Sporadic rendering errors
Incident Report for imgix
Postmortem

What happened?

On May 29th 2020 at 19:33 UTC the rendering stack ceased rendering new derivative images. While there were brief periods where we saw less elevated errors (19:46-19:51 UTC, 20:45-20:51 UTC, 20:56-21:05 UTC) the service was not fully restored until 21:14 UTC. The elevated errors were due to a network misconfiguration within a service provider’s environment.

How were customers impacted?

Previously rendered and unexpired images were still being served during this time. For images which were not cached, we saw sustained error rates up to 100%. The error rates did vary at times due to our investigation and remediation activities.

What went wrong during the incident?

Our initial internal analysis quickly isolated the problem to the service provider’s environment. While we were able to initially isolate the problem to a network misconfiguration, there were delays working with our service provider to properly identify the issue. This, combined with a newly discovered gap in our change management process, resulted in a delay in properly restoring service. We also discovered aspects of our monitoring had not been updated given recent changes to our relationship with external service providers.

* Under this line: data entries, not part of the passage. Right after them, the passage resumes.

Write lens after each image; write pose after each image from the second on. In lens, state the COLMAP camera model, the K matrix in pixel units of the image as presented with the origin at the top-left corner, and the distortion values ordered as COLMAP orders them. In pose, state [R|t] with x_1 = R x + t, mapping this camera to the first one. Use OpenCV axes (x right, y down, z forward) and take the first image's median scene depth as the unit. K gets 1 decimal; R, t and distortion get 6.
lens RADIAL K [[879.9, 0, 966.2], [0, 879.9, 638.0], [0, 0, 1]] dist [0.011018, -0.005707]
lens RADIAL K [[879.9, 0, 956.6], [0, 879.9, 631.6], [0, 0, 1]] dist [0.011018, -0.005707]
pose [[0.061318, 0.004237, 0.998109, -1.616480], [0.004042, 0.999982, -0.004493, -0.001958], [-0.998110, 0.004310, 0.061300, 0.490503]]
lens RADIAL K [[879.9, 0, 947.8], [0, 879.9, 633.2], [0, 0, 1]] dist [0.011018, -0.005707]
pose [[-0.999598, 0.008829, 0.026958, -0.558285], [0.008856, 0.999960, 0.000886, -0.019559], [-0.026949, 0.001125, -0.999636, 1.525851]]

What will imgix do to prevent this in the future?

While we will be continuing our ongoing work to increase global resiliency of our service, this is a long-term project. We will be immediately making changes to our monitoring implementation, and will be working with our service provider for transparency into our respective change management processes.

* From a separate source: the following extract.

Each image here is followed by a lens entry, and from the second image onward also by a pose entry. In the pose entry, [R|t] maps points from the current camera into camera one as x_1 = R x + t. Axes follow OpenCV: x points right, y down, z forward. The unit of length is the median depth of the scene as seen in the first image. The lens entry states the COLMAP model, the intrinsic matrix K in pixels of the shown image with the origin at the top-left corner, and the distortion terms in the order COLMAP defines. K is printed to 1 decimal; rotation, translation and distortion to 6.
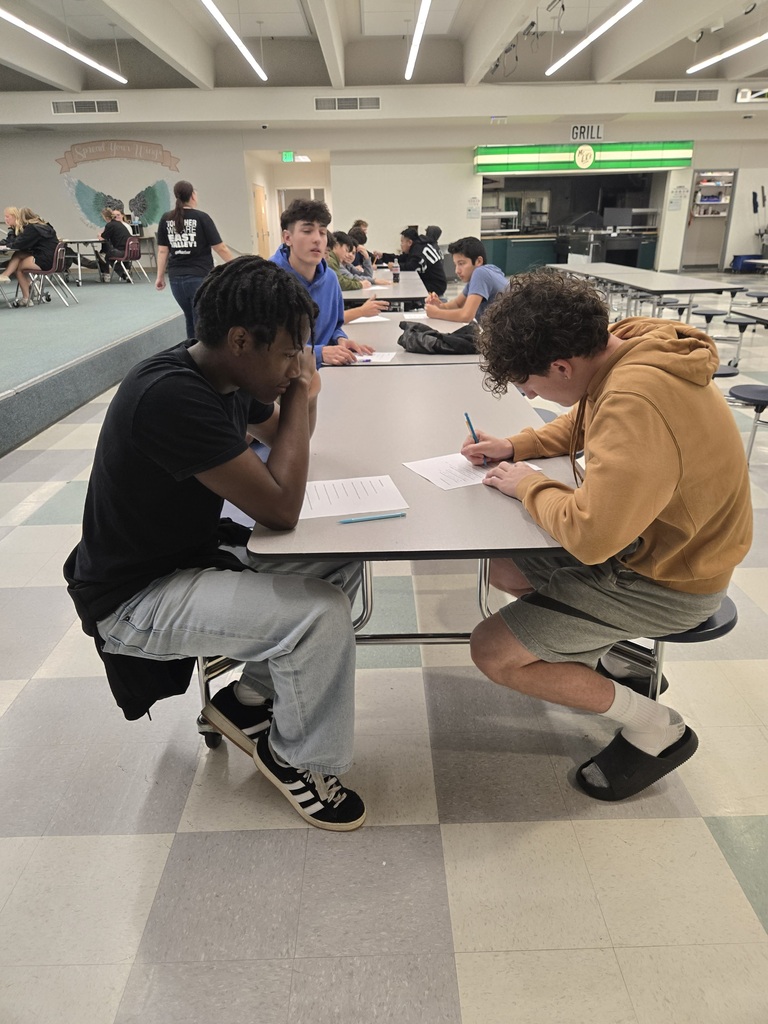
lens RADIAL K [[683.7, 0, 383.6], [0, 683.7, 515.1], [0, 0, 1]] dist [0.019348, -0.000781]
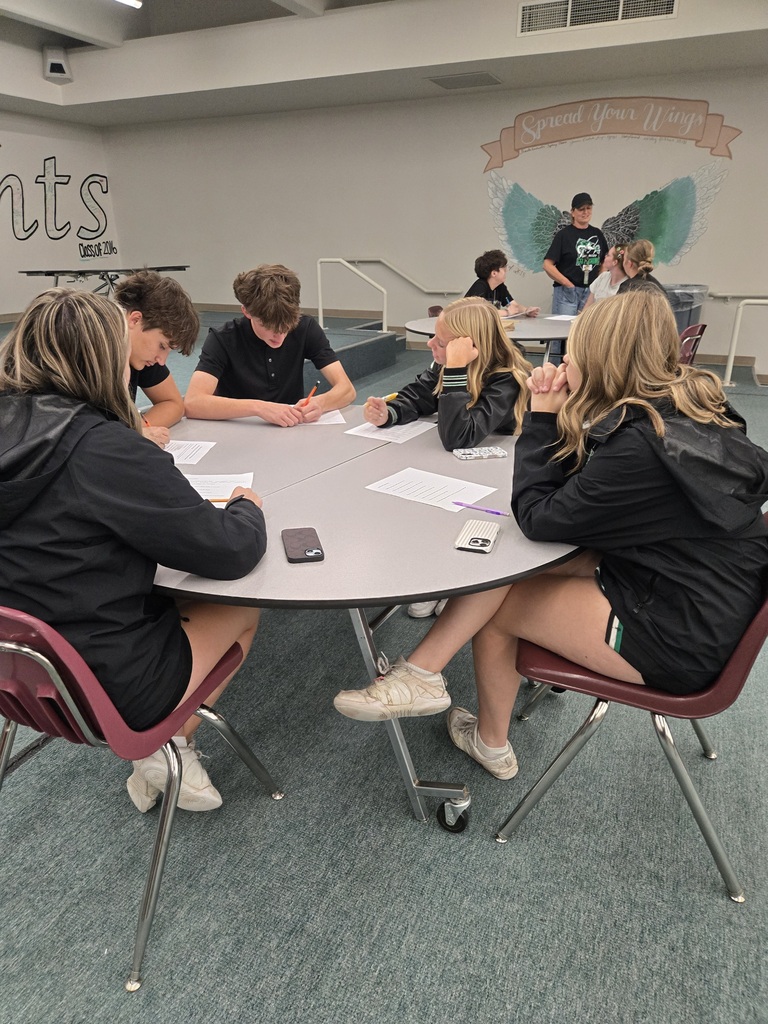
lens RADIAL K [[683.7, 0, 382.4], [0, 683.7, 509.9], [0, 0, 1]] dist [0.019348, -0.000781]
pose [[0.912926, 0.158487, -0.376096, -0.302856], [-0.167167, 0.985881, 0.009673, -0.234722], [0.372319, 0.054040, 0.926530, 0.502723]]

Posted Jun 09, 2020 - 11:29 PDT

Resolved
This incident has been completely resolved.
Posted May 29, 2020 - 15:06 PDT
Update
Error rates have returned to normal. We are continuing to work with our service provider to completely resolve the issue.
Posted May 29, 2020 - 14:51 PDT
Update
Some changes have been applied by one of our service providers. We are seeing a decrease in errors and will continue to work with our service provider to resolve this incident
Posted May 29, 2020 - 14:11 PDT
Identified
We have identified the issue and are working with one of our service providers on a fix.
Posted May 29, 2020 - 13:39 PDT
Investigating
We are currently investigating sporadic render error rates for uncached derivative images. We will update once when we obtain more information.
Posted May 29, 2020 - 12:58 PDT
This incident affected: Rendering Infrastructure.